**Task instructions:**
(1) In the AlgLib matrix multiplication text below, set down the passage that begins at the words "(Why so much" and stops after the words "null on entry.".
(2) Decide whether each statement agrees with the AlgLib matrix multiplication text below: (a) the operation type 2 cannot be used with rmatrixgemm; (b) AlgLib offers a simpler multiplication function that supplies those defaults; (c) in the VBA example, Beta.x is set to 1. Answer yes or no for each and quote the deciding words from the text.
*** Opening Reading text ***
Matrix multiplication alglib

亡梦爱人 提交于 2019-12-05 13:48:17

Disclaimer: I haven't used AlgLib; I'm just going by what the documentation seems to say. I'd be happy to be corrected by someone more expert.

Anyway, I'm afraid the answer seems to be that you need to use cmatrixgemm or rmatrixgemm (which one depends on whether your matrices are real or complex), like this:

rmatrixgemm(m,n,k, 1, A,0,0,0, B,0,0,0, 0, C,0,0);

where:

  • m,n,k are the sizes of the matrices (A is m by k, B is k by n, C is m by n)
  • the 1 is what to multiply the product by (if you happen to want, say, 3AB instead of AB, put 3 there instead)
  • the A,0,0,0 and B,0,0,0 groups are: matrix, row offset, column offset, operation type
    • the operation type is 0 to use A or B as it is, 1 to use the transpose, and 2 to use the conjugate transpose (of course you can't use 2 for rmatrixgemm)
  • the next 0 says to add 0*C to the result (if you put 0 here then the initial values in C are completely ignored)
  • the two 0s after C are a row and column offset

You might perhaps think that that level of generality is overkill, and that there should be a simpler function that provides those defaults. I wouldn't disagree with that, but so far as I can see there's no such simpler function in AlgLib. You might want to write your own (which would just call rmatrixgemm or cmatrixgemm).

(Why so much generality? Because doing an efficient matrix multiplication requires quite sophisticated code, and it's essentially the same quite sophisticated code as you need to do the more general C=a.f(A).g(B)+b.C operation that *matrixgemm does, and sometimes that more general operation is useful.)

EDITED to add a few more remarks that might be useful.

  • The offsets are so that you can do things with submatrices. Being able to do this is useful in some numerical algorithms. I assume m,n,k are the sizes of the submatrices you're using; in the common case, they'll be the same as the dimensions of your arrays, and the offsets will be zero.
  • The arrays themselves need to exist and be of appropriate sizes before you call rmatrixgemm or cmatrixgemm. At least, A and B certainly do; C is passed as a ref so it's possible that these functions will create it if it's null on entry.
  • You might think from the signature of rmatrixgemm or cmatrixgemm that A and B get copied whereas C is passed by reference, but if I'm not totally confused about C#'s semantics they're all effectively passed by (object) reference.

Just to confirm what Garech wrote:

double[,] a = new double[,] {
    {1,2,3},
    {4,5,6}
};
double[,] b = new double[,] {
    {7,8,9,10},
    {11,12,13,14},
    {15,16,17,18}
};
int m = a.GetLength(0);
int n = b.GetLength(1);
int k = a.GetLength(1);
double[,] c = new double[m,n];
alglib.rmatrixgemm(m, n, k, 1, a, 0,0,0, b,0,0,0, 0, ref c, 0,0);
//c = {{74, 80, 86, 92}, {173, 188, 203, 218}}
Testautomation

In vba I was able to use the complex version of this function.

Alpha.x = 1: Alpha.y = 0
Beta.x = 0:  Beta.y = 0

Call CMatrixGEMM(4, 1, 4, Alpha, r, 0, 0, 0, x, 0, 0, 0, Beta, RX, 0, 0)

as a side note the entire set of alglib functions can be loaded into any access program by loading all of the alglib modules into one access database and then setting a reference to that database from the current database where the functions are needed. This makes it very convenient and lightweight to the working database.
*** Closing Reading text ***
*** Opening Data shown ***
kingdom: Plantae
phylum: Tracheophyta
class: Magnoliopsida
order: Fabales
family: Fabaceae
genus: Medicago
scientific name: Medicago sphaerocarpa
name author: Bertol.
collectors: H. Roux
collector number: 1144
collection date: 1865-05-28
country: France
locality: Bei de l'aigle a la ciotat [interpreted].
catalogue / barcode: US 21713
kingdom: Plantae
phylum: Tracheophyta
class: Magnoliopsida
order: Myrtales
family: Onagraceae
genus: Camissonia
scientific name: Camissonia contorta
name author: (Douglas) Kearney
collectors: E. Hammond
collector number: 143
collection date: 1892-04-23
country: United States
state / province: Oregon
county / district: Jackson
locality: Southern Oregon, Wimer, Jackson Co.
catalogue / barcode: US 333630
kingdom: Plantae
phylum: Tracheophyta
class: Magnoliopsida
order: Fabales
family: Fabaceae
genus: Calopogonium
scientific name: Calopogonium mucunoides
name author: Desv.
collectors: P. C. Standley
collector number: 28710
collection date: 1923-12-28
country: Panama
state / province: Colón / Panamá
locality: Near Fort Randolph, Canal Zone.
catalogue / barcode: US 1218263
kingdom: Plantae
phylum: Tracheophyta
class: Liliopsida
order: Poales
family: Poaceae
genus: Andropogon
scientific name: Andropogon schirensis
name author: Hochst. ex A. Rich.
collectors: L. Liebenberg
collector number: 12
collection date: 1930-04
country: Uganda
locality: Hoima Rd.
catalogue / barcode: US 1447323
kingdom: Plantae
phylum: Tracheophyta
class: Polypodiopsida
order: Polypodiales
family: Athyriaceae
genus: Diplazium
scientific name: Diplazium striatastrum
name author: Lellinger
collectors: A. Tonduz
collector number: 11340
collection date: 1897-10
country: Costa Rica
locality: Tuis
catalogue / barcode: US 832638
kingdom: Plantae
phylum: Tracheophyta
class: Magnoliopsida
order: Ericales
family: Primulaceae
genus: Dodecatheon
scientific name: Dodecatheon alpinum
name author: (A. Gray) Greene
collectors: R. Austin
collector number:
*** Closing Data shown ***
**Task-by-task answers:**
(1)
(Why so much generality? Because doing an efficient matrix multiplication requires quite sophisticated code, and it's essentially the same quite sophisticated code as you need to do the more general C=a.f(A).g(B)+b.C operation that *matrixgemm does, and sometimes that more general operation is useful.)

EDITED to add a few more remarks that might be useful.

  • The offsets are so that you can do things with submatrices. Being able to do this is useful in some numerical algorithms. I assume m,n,k are the sizes of the submatrices you're using; in the common case, they'll be the same as the dimensions of your arrays, and the offsets will be zero.
  • The arrays themselves need to exist and be of appropriate sizes before you call rmatrixgemm or cmatrixgemm. At least, A and B certainly do; C is passed as a ref so it's possible that these functions will create it if it's null on entry.

(2)
(a) Yes: "of course you can't use 2 for rmatrixgemm"
(b) No: "so far as I can see there's no such simpler function in AlgLib"
(c) No: "Beta.x = 0"